Motivated by potential phenomenological applications, we develop the necessary tools for building GUT models in F-theory. This approach is quite flexible because the local geometrical properties of singularities in F-theory compactifications encode the physical content of the theory. In particular, we show how geometry determines the gauge group, matter content and Yukawa couplings of a given model. It turns out that these features are beautifully captured by a four-dimensional topologically twisted N=4 theory which has been coupled to a surface defect theory on which chiral matter can propagate. From the vantagepoint of the four-dimensional topological theory, these defects are surface operators. Specific intersection points of these defects lead to Yukawa couplings. We also find that the unfolding of the singularity in the F-theory geometry precisely matches to properties of the topological theory with a defect.

Paper Structure

This paper contains 36 sections, 278 equations, 5 figures.

Figures (5)

  • Figure 1: Dynkin diagrams for the $E$-series of Lie Groups. Starting from $E_{8}$, deleting the rightmost node of each successive diagram produces the next entry. The entry $E_{3}=SU(3)\times SU(2)$ is the non-abelian gauge group of the Standard Model.
  • Figure 2: Depiction of intersecting seven-branes wrapping a compact surface $S$ with gauge group $G_{S}$ and a non-compact surface $S^{\prime}$ with non-dynamical gauge group $G_{S^{\prime}}$. In the threefold base of the F-theory compactification, the intersection locus of $S$ and $S^{\prime}$ is a Riemann surface where the singularity type enhances further to $G_{\Sigma }\supset G_{S}\times G_{S^{\prime}}$.

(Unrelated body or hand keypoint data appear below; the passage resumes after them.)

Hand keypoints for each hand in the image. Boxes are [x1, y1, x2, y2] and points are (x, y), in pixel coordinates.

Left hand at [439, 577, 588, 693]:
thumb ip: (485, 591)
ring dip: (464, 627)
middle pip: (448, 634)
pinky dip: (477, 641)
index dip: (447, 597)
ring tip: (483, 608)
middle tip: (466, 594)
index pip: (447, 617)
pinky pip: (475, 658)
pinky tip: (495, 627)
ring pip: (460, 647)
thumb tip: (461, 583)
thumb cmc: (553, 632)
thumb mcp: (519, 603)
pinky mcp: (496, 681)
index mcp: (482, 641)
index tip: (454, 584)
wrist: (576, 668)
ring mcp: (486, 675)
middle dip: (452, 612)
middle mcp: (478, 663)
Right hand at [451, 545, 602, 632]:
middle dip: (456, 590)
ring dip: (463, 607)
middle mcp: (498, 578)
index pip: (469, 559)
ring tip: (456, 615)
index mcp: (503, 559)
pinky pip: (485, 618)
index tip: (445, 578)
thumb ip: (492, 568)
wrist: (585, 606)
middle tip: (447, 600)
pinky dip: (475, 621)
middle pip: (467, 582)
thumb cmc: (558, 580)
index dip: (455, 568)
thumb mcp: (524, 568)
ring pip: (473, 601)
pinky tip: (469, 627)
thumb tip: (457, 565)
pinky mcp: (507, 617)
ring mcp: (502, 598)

  • Figure 3: Prior to brane recombination, the common locus of two stacks of intersecting seven-branes lead to additional light degrees of freedom which propagate along a six-dimensional defect theory (top). When these light degrees of freedom condense, the branes recombine (bottom).

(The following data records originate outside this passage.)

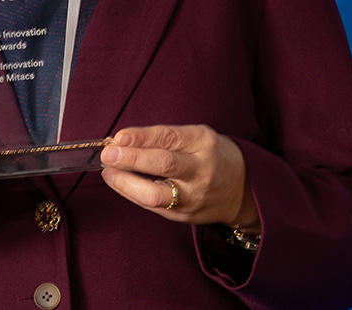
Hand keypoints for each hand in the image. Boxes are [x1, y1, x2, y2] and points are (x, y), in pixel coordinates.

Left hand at [99, 125, 258, 229]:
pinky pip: (154, 207)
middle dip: (131, 158)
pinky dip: (132, 194)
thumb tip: (121, 140)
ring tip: (108, 171)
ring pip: (156, 194)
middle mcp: (201, 169)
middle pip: (164, 164)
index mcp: (203, 142)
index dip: (141, 137)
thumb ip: (162, 138)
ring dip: (126, 182)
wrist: (243, 189)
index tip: (119, 136)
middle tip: (108, 154)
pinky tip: (119, 183)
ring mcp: (194, 196)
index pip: (169, 137)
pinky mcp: (185, 216)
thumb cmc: (210, 155)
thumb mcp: (195, 137)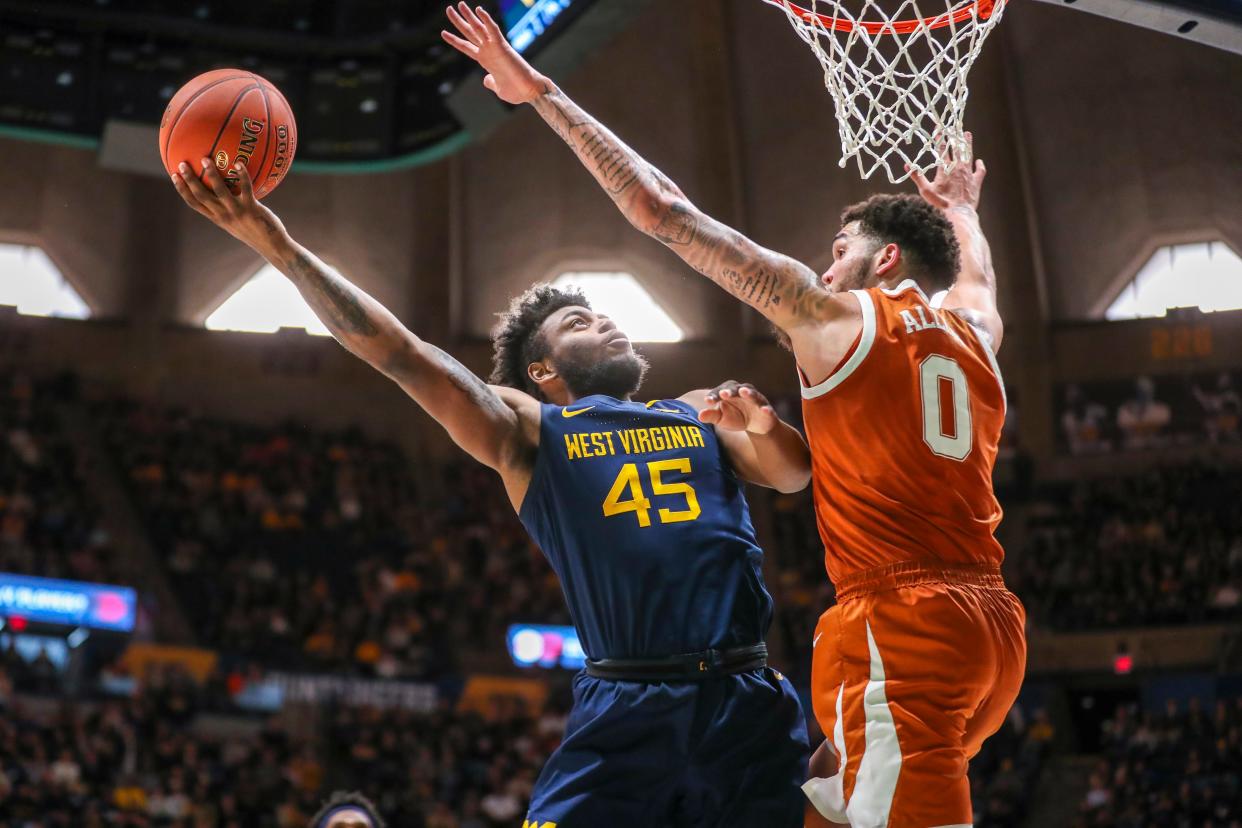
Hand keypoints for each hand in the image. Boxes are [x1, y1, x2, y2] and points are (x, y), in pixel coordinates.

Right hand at [171, 158, 288, 254]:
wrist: (271, 245)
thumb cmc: (254, 230)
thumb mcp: (236, 221)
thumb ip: (228, 208)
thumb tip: (225, 188)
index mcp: (217, 218)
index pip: (194, 203)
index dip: (182, 189)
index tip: (174, 176)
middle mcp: (224, 215)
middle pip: (201, 196)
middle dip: (189, 179)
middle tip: (182, 163)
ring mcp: (237, 212)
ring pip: (219, 190)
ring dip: (211, 174)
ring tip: (205, 158)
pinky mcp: (251, 208)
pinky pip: (245, 188)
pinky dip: (242, 175)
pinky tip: (238, 162)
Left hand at [441, 3, 546, 105]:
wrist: (529, 91)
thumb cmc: (517, 92)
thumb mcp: (498, 88)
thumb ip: (490, 83)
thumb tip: (485, 80)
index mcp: (485, 60)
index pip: (466, 47)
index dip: (455, 40)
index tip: (443, 33)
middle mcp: (488, 51)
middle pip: (470, 32)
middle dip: (459, 21)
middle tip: (449, 9)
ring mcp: (495, 48)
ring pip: (479, 28)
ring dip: (469, 16)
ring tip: (459, 4)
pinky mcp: (503, 47)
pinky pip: (493, 30)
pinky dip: (487, 20)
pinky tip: (479, 10)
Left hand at [698, 381, 778, 434]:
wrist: (755, 424)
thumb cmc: (734, 417)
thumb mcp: (721, 418)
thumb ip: (711, 416)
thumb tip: (699, 416)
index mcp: (729, 392)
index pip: (720, 391)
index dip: (714, 395)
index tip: (708, 401)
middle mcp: (742, 392)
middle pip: (736, 389)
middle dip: (730, 391)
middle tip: (724, 394)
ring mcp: (755, 399)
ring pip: (752, 394)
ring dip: (748, 393)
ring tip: (743, 392)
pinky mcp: (766, 408)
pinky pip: (766, 407)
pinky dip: (766, 408)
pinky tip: (764, 410)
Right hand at [907, 131, 985, 212]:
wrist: (958, 213)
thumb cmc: (940, 203)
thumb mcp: (925, 191)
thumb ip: (917, 177)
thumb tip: (908, 165)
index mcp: (945, 168)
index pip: (942, 149)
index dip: (940, 137)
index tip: (939, 127)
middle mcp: (958, 168)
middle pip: (957, 148)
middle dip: (955, 136)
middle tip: (955, 126)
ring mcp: (968, 173)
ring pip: (969, 155)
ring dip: (967, 144)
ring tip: (967, 134)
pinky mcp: (976, 181)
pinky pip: (980, 170)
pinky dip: (979, 165)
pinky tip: (979, 161)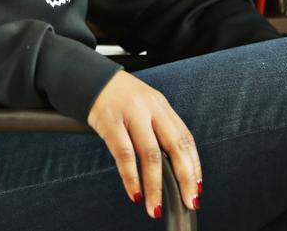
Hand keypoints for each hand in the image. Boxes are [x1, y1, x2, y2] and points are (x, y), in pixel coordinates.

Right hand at [87, 70, 200, 219]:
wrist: (88, 78)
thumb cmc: (118, 98)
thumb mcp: (144, 106)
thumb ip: (158, 128)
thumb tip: (174, 165)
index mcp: (161, 106)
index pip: (185, 138)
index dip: (194, 165)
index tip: (197, 188)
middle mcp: (150, 108)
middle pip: (174, 146)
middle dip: (185, 178)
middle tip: (188, 201)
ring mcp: (130, 114)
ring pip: (150, 154)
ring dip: (155, 186)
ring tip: (154, 207)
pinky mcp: (110, 122)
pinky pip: (124, 154)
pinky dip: (131, 177)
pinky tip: (134, 193)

  • Figure 4: Depiction of the bulk eight-dimensional gauge theory defined by F-theory with singularity type $G_{S}$ at generic points of the complex surface $S$. Along a codimension one defect, the singularity type can generically enhance to the higher rank singularity $G_{\Sigma_{j}}$. At codimension two defects where distinct matter curves intersect, the geometry can enhance to the even higher rank singularity $G_{p_{ij}}$ when two curves intersect (a) and $G_{p_{ijk}}$ when three curves intersect (b). Contrary to expectations based on dimension counting, we find that case (b) is generic for geometries with exceptional type singularities.

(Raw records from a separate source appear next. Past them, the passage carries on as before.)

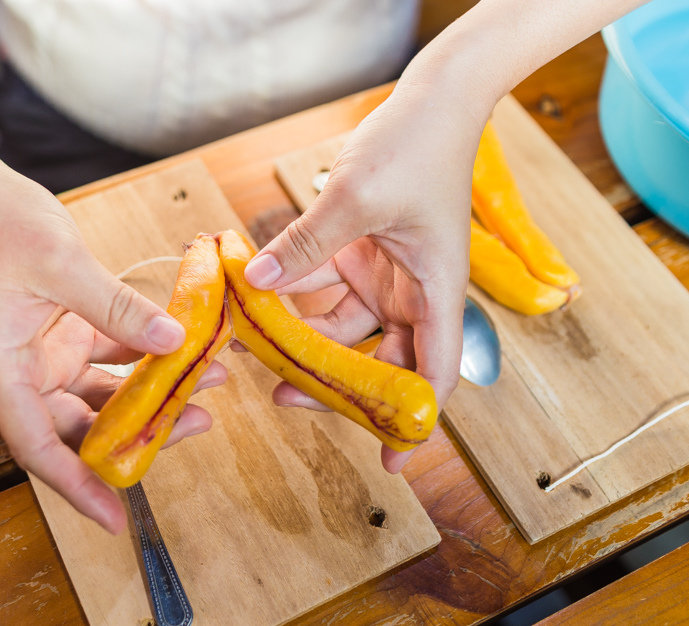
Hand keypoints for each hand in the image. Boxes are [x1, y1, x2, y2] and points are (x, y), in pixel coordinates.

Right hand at [0, 145, 225, 532]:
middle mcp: (20, 370)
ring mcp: (43, 353)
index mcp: (1, 367)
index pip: (37, 446)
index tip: (116, 518)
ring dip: (149, 393)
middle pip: (78, 426)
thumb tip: (174, 343)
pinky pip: (108, 357)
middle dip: (136, 433)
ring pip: (100, 395)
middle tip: (196, 424)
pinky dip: (142, 356)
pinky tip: (180, 347)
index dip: (75, 486)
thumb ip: (119, 308)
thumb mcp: (62, 263)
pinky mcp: (63, 331)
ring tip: (205, 383)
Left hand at [243, 86, 483, 471]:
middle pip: (379, 358)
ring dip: (300, 335)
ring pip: (341, 327)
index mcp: (436, 292)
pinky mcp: (360, 254)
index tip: (393, 462)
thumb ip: (305, 246)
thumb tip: (256, 283)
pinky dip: (293, 290)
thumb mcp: (355, 199)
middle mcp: (413, 292)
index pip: (434, 373)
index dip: (415, 422)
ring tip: (252, 342)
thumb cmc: (417, 146)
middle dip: (333, 381)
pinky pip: (322, 286)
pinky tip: (255, 293)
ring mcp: (385, 275)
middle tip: (284, 397)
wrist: (431, 101)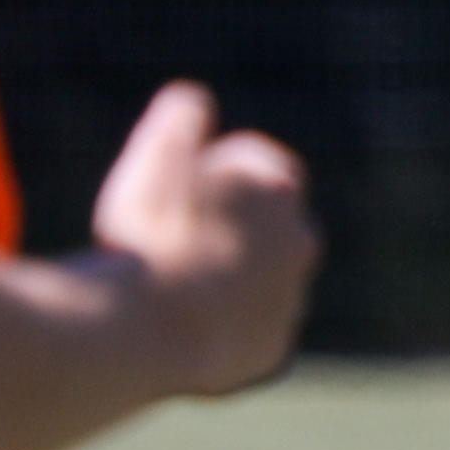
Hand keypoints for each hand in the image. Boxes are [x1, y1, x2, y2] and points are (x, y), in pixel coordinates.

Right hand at [85, 82, 318, 394]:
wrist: (152, 328)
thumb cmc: (151, 235)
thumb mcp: (155, 158)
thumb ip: (179, 121)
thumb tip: (193, 101)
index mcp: (277, 191)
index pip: (260, 165)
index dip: (219, 167)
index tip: (185, 177)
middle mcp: (298, 244)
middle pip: (272, 223)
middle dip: (235, 222)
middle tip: (181, 228)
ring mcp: (289, 300)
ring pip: (263, 280)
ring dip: (229, 276)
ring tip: (176, 280)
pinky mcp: (272, 348)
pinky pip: (250, 330)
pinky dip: (224, 324)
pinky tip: (183, 323)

  • Figure 5: Dynkin diagrams which illustrate how the gauge group $SU(5)$ with corresponding singularity $A_{4}$ can enhance along matter curves to $A_{5}$ and $D_{5}$ and can undergo a further rank two enhancement at isolated points to either $D_{6}$ (i) or $E_{6}$ (ii). Whereas the first possibility can generically be realized in perturbative type II string theory constructions for any rank, the second case is exceptional and can give rise to Yukawa couplings which vanish perturbatively.